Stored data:
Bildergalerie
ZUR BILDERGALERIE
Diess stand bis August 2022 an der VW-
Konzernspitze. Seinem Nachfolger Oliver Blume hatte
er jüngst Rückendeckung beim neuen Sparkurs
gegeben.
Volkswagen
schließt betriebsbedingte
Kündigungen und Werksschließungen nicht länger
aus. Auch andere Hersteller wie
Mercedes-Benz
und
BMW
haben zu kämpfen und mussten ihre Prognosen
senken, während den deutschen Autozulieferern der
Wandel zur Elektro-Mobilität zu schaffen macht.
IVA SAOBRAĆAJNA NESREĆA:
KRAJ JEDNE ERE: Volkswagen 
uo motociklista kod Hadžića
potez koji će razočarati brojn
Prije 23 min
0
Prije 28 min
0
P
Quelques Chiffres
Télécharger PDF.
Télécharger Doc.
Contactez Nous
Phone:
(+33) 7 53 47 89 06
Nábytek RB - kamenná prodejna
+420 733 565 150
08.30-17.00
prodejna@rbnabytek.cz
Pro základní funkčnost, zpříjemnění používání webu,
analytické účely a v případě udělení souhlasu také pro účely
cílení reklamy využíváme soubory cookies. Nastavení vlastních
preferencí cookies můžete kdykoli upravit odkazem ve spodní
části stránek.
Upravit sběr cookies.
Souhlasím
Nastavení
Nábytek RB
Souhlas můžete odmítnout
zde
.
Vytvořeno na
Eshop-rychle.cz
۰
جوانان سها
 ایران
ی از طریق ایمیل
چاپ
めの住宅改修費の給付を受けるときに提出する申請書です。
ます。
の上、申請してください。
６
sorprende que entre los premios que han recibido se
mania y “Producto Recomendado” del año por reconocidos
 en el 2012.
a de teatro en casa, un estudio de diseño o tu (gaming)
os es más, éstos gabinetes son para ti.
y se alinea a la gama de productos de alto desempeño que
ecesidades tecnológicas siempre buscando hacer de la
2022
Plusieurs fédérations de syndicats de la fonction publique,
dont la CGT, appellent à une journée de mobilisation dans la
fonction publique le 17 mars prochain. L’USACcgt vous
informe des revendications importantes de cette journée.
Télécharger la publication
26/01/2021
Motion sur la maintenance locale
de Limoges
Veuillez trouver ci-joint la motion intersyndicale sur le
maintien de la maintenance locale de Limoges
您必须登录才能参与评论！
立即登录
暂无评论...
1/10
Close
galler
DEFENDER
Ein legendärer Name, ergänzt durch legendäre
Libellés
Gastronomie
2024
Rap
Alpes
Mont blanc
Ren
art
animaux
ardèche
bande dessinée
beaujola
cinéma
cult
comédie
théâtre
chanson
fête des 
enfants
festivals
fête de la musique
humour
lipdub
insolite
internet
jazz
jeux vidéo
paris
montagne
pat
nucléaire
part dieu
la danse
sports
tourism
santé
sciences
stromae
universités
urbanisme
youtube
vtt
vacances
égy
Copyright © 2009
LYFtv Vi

## Task description
Write the entries above out again, unchanged and complete.

## Solution for this task
Bildergalerie
ZUR BILDERGALERIE
Diess stand bis August 2022 an der VW-
Konzernspitze. Seinem Nachfolger Oliver Blume hatte
er jüngst Rückendeckung beim neuen Sparkurs
gegeben.
Volkswagen
schließt betriebsbedingte
Kündigungen und Werksschließungen nicht länger
aus. Auch andere Hersteller wie
Mercedes-Benz
und
BMW
haben zu kämpfen und mussten ihre Prognosen
senken, während den deutschen Autozulieferern der
Wandel zur Elektro-Mobilität zu schaffen macht.
IVA SAOBRAĆAJNA NESREĆA:
KRAJ JEDNE ERE: Volkswagen 
uo motociklista kod Hadžića
potez koji će razočarati brojn
Prije 23 min
0
Prije 28 min
0
P
Quelques Chiffres
Télécharger PDF.
Télécharger Doc.
Contactez Nous
Phone:
(+33) 7 53 47 89 06
Nábytek RB - kamenná prodejna
+420 733 565 150
08.30-17.00
prodejna@rbnabytek.cz
Pro základní funkčnost, zpříjemnění používání webu,
analytické účely a v případě udělení souhlasu také pro účely
cílení reklamy využíváme soubory cookies. Nastavení vlastních
preferencí cookies můžete kdykoli upravit odkazem ve spodní
části stránek.
Upravit sběr cookies.
Souhlasím
Nastavení
Nábytek RB
Souhlas můžete odmítnout
zde
.
Vytvořeno na
Eshop-rychle.cz
۰
جوانان سها
 ایران
ی از طریق ایمیل
چاپ
めの住宅改修費の給付を受けるときに提出する申請書です。
ます。
の上、申請してください。
６
sorprende que entre los premios que han recibido se
mania y “Producto Recomendado” del año por reconocidos
 en el 2012.
a de teatro en casa, un estudio de diseño o tu (gaming)
os es más, éstos gabinetes son para ti.
y se alinea a la gama de productos de alto desempeño que
ecesidades tecnológicas siempre buscando hacer de la
2022
Plusieurs fédérations de syndicats de la fonction publique,
dont la CGT, appellent à une journée de mobilisation dans la
fonction publique le 17 mars prochain. L’USACcgt vous
informe des revendications importantes de cette journée.
Télécharger la publication
26/01/2021
Motion sur la maintenance locale
de Limoges
Veuillez trouver ci-joint la motion intersyndicale sur le
maintien de la maintenance locale de Limoges
您必须登录才能参与评论！
立即登录
暂无评论...
1/10
Close
galler
DEFENDER
Ein legendärer Name, ergänzt durch legendäre
Libellés
Gastronomie
2024
Rap
Alpes
Mont blanc
Ren
art
animaux
ardèche
bande dessinée
beaujola
cinéma
cult
comédie
théâtre
chanson
fête des 
enfants
festivals
fête de la musique
humour
lipdub
insolite
internet
jazz
jeux vidéo
paris
montagne
pat
nucléaire
part dieu
la danse
sports
tourism
santé
sciences
stromae
universités
urbanisme
youtube
vtt
vacances
égy
Copyright © 2009
LYFtv Vi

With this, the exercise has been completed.